Case ID: paige-ch_10/html/0009-01.html
Source: Caselaw Access Project
Author: {"author": "The Chancellor.", "license": "Public Domain", "url": "https://static.case.law/"}
Date Created: 2024-08-24T03:29:51.129683

Fitch vs. Smith. Terry vs. The Same.
    1842. Oct. 4.
    The service of the subpoena in the cause subsequent to the filing of the complainant’s bill, or the issuing of the subpoena and a bona fide attempt to serve the same, is the commencement of the suit against the defendant, and not the filing of the bill merely.
    Where a creditor’s bill in one suit was filed two hours before the filing of the bill in another suit, but a subpoena on the last bill was taken out and served before any attempt had been made to serve a subpoena upon the bill first filed, Held, that the suit upon the bill last filed was first commenced, and that the complainant in that suit was entitled to a priority in payment out of the property of the judgment debtor, who was the defendant in both suits.
    This was an appeal by Fitch, the complainant in the first of the above causes, from a decision of the vice chancellor of the eighth circuit. The complainants, respectively, were judgment creditors of the defendant Smith, and filed creditors’ bills against him, to obtain satisfaction of their debts. The solicitors of both complainants resided at Buffalo, and sent their bills by the same mail to Rochester to be filed, and to obtain injunctions thereon—the first bill directed to a deputy in the office of the clerk in chancery, and the last to the clerk himself. The deputy, not noticing that an injunction was required in the case directed to him, filed the bill immediately ; and in the other case the bill was filed two hours afterwards, but not until an injunction had been applied for thereon and granted. The injunction was received by the solicitor for Terry, at Buffalo, on the 6th of December ; and a subpoena was immediately made out, and was served upon the defendant on the same day, together -with the injunction. The solicitor for Fitch received notice of the filing of his bill on the same day. But in consequence of a mistake of the deputy clerk, in overlooking his directions to present the bill to the vice chancellor and obtain an injunction thereon, he had to send again to Rochester to procure the allowance of an injunction before he took out and served his subpoena; and he was not therefore able to serve both the subpoena and injunction until the 15th of December.
    The vice chancellor decided that the complainant, in the suit in which the subpoena was first taken out and served, was entitled to a priority of payment, out of the defendant’s property in the hands of the receiver, although the bill of the complainant in the other suit was first filed in the clerk’s office. And he made an order accordingly ; from which order Fitch appealed.
    
      E. Fitch Smith, for the appellant.
    
      C. H. Bramhall, for the respondent.
   The Chancellor.

The complainants in both of these cases sent their bills to the clerk’s office at the same time 5 neither being aware of the fact that the other was about to commence a suit against the same defendant for a similar purpose. But owing to a mistake the deputy clerk who acted as the appellant’s agent, filed the bill immediately, and without applying to the vice chancellor for an injunction thereon ; in consequence of which mistake that bill got on to the files of the court two hours before the respondent’s bill. And if the filing of the bill, before taking out and serving a subpoena or making a bona fide attempt to serve it, was the commencement of a suit in this court, the appellant would have obtained a preference in payment out of thg property of the defendant, in consequence of this'mistake of the deputy clerk. The filing of the bill, however, is not the commencement of the suit; although by statute the bill must now be filed before any process for the appearance of the defendant can be issued. (2 R. S. 179, § 70, 76.) It is true, in common parlance, we use the expression “filing of the bill” to denote the commencement of a suit in chancery ; instead of referring to the issuing and service of the subpoena, or the making of abona fide attempt to serve it, after the bill has been filed, which is the actual commencement of the suit in this court. (Webb v. Pell, 1 Paige’s Rep. 564. 1 Dan. Ch. Prac. 554.)

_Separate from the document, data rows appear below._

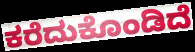
ಕರೆದುಕೊಂಡಿದೆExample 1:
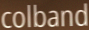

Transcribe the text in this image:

colband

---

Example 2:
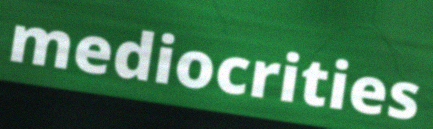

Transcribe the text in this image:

mediocrities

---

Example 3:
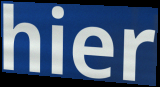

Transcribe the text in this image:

hier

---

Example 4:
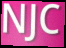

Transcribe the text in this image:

NJC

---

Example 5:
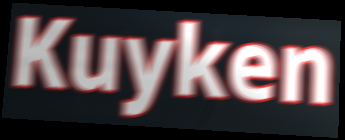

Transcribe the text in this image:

Kuyken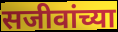
सजीवांच्या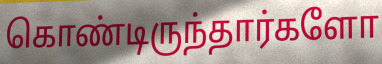
கொண்டிருந்தார்களோ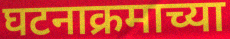
घटनाक्रमाच्या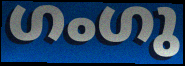
ഗംഗു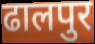
ढालपुरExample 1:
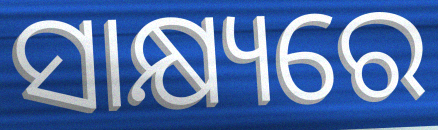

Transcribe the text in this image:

ସାକ୍ଷ୍ୟରେ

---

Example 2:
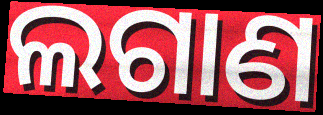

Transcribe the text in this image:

ଲଗାଣ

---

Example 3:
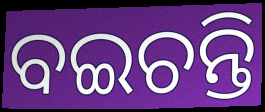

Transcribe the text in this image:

ବଇଚନ୍ତି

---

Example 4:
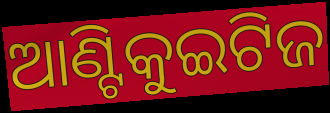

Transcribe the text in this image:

ଆଣ୍ଟିକୁଇଟିଜ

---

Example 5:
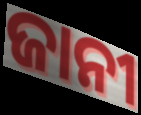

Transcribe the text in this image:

ଜାନୀ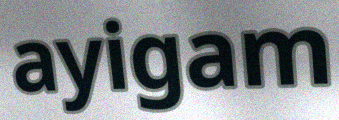
ayigam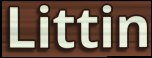
LittinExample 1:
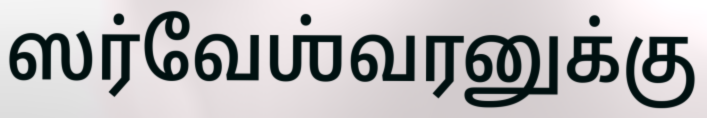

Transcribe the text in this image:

ஸர்வேஶ்வரனுக்கு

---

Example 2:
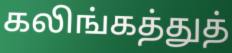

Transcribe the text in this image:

கலிங்கத்துத்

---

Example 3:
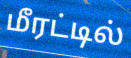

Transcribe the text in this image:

மீரட்டில்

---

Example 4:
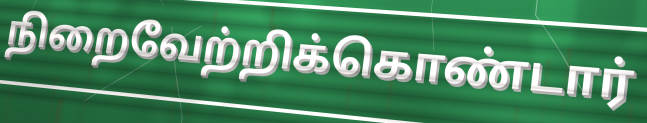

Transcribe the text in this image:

நிறைவேற்றிக்கொண்டார்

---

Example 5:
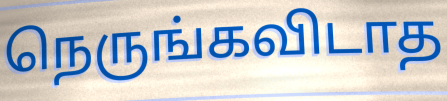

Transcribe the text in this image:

நெருங்கவிடாதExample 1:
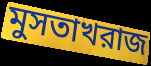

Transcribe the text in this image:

মুসতাখরাজ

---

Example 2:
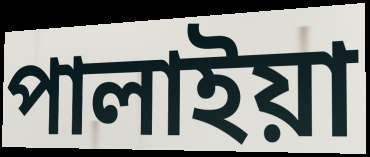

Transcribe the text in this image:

পালাইয়া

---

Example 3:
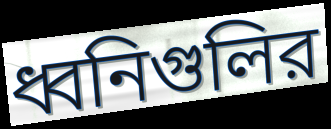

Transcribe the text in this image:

ধ্বনিগুলির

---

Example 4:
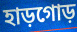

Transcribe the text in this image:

হাড়গোড়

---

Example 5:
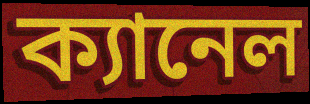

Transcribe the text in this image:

ক্যানেলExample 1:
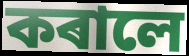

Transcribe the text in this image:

কৰালে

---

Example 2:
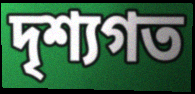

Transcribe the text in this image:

দৃশ্যগত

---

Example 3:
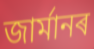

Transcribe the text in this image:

জাৰ্মানৰ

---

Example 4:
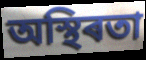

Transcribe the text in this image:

অস্থিৰতা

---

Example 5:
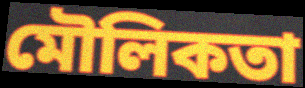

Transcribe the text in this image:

মৌলিকতাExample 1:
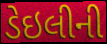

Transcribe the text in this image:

ડેઇલીની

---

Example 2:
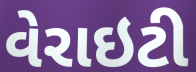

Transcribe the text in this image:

વેરાઇટી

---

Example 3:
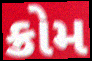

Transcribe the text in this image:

ક્રોમ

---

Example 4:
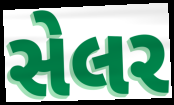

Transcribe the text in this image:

સેલર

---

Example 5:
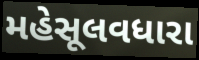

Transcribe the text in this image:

Here, as I understand the affidavit of the appellant’s solicitor, no subpoena was attempted to be served, or was even issued, until the solicitor received the injunction from Rochester, which was more than a week after the injunction and subpoena in the respondent’s suit had been actually served upon the defendant.

The decision of the vice chancellor is therefore clearly right j and the order appealed from must be affirmed with costs.